Set exercise.
Collect every line in the items below that contains the string "wireOp". Letter case matters.

Input.
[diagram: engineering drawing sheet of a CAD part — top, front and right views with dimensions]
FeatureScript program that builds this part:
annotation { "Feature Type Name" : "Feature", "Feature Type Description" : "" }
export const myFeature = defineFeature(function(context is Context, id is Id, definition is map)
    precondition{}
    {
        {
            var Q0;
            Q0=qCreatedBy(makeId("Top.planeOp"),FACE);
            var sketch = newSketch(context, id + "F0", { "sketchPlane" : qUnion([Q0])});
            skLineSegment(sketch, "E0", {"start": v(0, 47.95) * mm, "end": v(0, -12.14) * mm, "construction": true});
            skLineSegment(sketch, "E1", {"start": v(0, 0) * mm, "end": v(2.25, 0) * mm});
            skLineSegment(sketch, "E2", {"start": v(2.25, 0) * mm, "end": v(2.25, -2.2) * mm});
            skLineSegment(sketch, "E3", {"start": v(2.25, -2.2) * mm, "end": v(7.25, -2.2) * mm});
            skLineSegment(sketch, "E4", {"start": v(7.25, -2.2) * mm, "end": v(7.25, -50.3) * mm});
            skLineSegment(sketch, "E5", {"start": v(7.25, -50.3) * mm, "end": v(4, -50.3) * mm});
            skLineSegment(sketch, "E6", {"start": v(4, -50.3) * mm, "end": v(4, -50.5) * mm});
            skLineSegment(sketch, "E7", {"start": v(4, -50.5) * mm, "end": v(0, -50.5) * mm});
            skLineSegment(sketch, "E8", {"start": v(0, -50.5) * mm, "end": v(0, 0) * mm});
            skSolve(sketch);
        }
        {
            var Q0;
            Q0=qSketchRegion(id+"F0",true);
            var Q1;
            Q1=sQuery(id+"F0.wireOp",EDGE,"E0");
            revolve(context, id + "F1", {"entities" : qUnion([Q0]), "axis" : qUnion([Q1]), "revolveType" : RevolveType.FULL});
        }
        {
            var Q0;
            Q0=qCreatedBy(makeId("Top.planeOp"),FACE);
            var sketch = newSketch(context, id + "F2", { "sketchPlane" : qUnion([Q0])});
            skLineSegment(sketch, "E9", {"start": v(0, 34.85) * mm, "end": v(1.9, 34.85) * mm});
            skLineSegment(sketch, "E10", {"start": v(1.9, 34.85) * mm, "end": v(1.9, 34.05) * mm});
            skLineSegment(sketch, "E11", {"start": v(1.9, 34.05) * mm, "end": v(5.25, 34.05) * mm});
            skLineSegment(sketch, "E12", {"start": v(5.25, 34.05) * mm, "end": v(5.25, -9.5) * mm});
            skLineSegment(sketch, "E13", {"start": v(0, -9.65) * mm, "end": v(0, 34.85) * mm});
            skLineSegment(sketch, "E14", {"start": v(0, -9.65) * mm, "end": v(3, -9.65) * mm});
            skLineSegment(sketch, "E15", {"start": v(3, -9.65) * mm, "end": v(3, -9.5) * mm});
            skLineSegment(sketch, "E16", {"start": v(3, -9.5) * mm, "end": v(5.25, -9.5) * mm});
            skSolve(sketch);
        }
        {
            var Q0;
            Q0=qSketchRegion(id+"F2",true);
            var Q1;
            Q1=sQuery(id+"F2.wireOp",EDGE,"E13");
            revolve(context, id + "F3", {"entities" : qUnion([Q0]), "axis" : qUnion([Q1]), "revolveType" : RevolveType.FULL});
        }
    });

Output for this task.
            Q1=sQuery(id+"F0.wireOp",EDGE,"E0");
            Q1=sQuery(id+"F2.wireOp",EDGE,"E13");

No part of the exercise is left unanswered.